Realidades velhinhas

|Hélio Bernardo Lopes|
O estado a que chegaram Portugal e os portugueses está a permitir perceber muitos dos embustes que foram sendo vendidos ao longo de muitas décadas, já mesmo de antes de Abril. 

Um desses embustes foi o que resultaria do fim da Direção-Geral de Segurança, e outro o da democracia, sistema político onde todos seriam iguais em direitos. Hoje, percebe-se que se tratou de duas tretas. Analisemo-las.

Quanto ao fim da Direção-Geral de Segurança, pois, foi excelente. Infelizmente, tal realidade durou muito pouco tempo. De facto, embora com adaptações, as coisas voltaram a estádios do mesmo tipo, ou mesmo piores. Basta recordar o caso das escutas telefónicas aos milhares, para mais feitas por entidades policiais as mais diversas, mas também a prática da tortura, que já começou a ser assumida nas ditas democracias de referência. O que era mau naquele Portugal da II República está agora a ser reconhecido e praticado nas designadas democracias avançadas.

Por ser esta a realidade, sempre achei graça à reação de António Filipe em face da recusa do PSD e do CDS/PP de esclarecerem o valor das denúncias de escutas ilegais por parte dos serviços secretos, admitindo que há prova documental indiciando este tipo de práticas inconstitucionais e do foro criminal.

Eu até compreendo a luta política, aproveitando todo o peixe que venha à rede, mas a verdade é que toda a gente sabe (e em todo o mundo!) que as comunidades oficiais de informações têm de praticar ilegalidades as mais diversas. Ilegalidades que terão sempre de ser mais sofisticadas se se viver nas ditas democracias, ou, mais pomposamente, nos designados Estados Democráticos de Direito. Mas, enfim, nada como aproveitar cada peixinho que surja na rede.

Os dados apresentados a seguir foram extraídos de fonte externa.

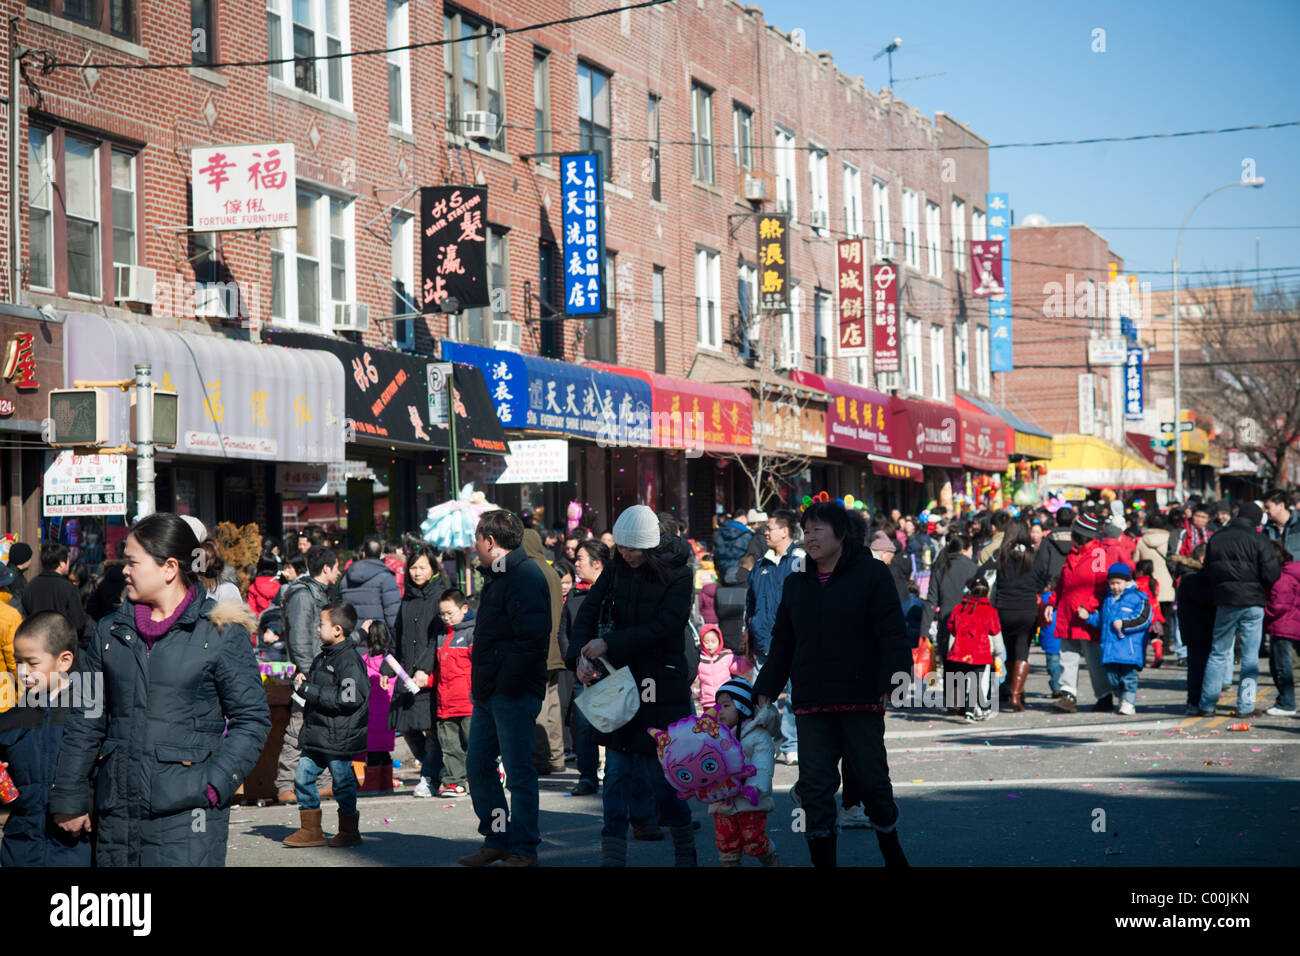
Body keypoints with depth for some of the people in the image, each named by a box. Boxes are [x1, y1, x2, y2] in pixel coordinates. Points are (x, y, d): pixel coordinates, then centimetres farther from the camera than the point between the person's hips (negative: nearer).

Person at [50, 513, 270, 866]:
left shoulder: (221, 634, -1)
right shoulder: (110, 631, 12)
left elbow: (252, 719, 0)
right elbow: (85, 721, 17)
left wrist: (215, 784, -11)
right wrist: (68, 798, 14)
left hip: (188, 813, -4)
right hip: (116, 813, 4)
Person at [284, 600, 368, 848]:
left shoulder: (349, 660, -15)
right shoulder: (322, 657, 13)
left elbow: (347, 699, -24)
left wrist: (309, 690, -21)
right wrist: (302, 681, 4)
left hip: (339, 737, -9)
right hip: (316, 735, 9)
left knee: (343, 782, 2)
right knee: (303, 779, 8)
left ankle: (349, 830, 16)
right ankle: (311, 830, 18)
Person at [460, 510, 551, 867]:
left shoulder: (524, 577, -14)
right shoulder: (497, 576, 18)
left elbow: (531, 640, -23)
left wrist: (506, 685, -21)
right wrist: (482, 684, 15)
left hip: (514, 694, -10)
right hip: (489, 693, 10)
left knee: (518, 771, -4)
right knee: (477, 765, 12)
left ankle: (523, 850, 2)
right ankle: (497, 841, 22)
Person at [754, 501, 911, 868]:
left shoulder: (871, 574, -2)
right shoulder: (796, 584, 14)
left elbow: (892, 635, -8)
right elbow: (782, 645, 18)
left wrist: (893, 682, -17)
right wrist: (765, 692, 12)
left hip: (862, 701, -4)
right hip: (811, 706, 4)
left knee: (871, 781, 3)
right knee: (814, 788, 0)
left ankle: (892, 854, 24)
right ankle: (823, 861, 6)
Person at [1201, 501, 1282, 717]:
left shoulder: (1216, 538, 5)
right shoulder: (1258, 540, -8)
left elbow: (1208, 570, 10)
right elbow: (1271, 574, -10)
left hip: (1225, 603, 3)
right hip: (1253, 602, -3)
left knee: (1218, 653, 12)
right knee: (1250, 656, 4)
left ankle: (1207, 704, 11)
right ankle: (1245, 706, 2)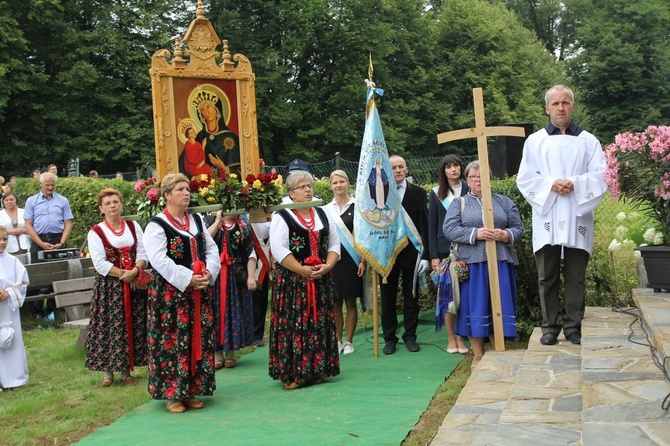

Já sobre a democracia é fácil perceber como o sonho se sobrepôs à realidade. Com um mínimo de conhecimento histórico e de poder de conjetura, seria sempre simples perceber que tal mecanismo, variando de país para país, só por acaso seria representativo da vontade de francas maiorias de cidadãos.

Vem este tema a propósito das recentes palavras de Helena Roseta ao Diário de Notícias, onde criticou o sistema de financiamento das campanhas dos candidatos aos lugares mais diversos, salientando existir uma desigualdade fatal entre os independentes e os candidatos dos partidos. E interrogava-se: querem que na política só estejam os ricos e os corruptos, porque é para onde caminhamos? E, de facto, salazarista ela não é nem foi nunca, mas a verdade é que Salazar, por outras palavras, referiu toda esta realidade no seu discurso do Porto, em Janeiro de 1957.

Colocando de lado uma corrida sua a Belém, lá foi referindo sentir-se bem na política como independente, mas apontando que os partidos estão muito condicionados e por isso deixaram de ser espaços de liberdade. Bom, caro leitor é essencial ler o tal discurso do Porto, em janeiro de 1957. Mas disse mesmo mais: não sente saudades de pertencer a um partido político. Isto, caro leitor, vem de uma lutadora pela existência de partidos políticos no tempo em que o poder dizia destes o que agora quase todos já repetem.

E então remata com esta máxima: não vai candidatar-se, porque não tem dinheiro. Simplesmente fantástico! Fantástico, porque parece que Helena Roseta terá pensado que as coisas, em democracia, não seriam assim. Se todos são iguais em direitos, terão de sê-lo também no de poderem concorrer a eleições democráticas. Enfim, duas realidades bem velhinhas, mas sobre que ainda é possível surgirem espasmos de estranheza e de espanto.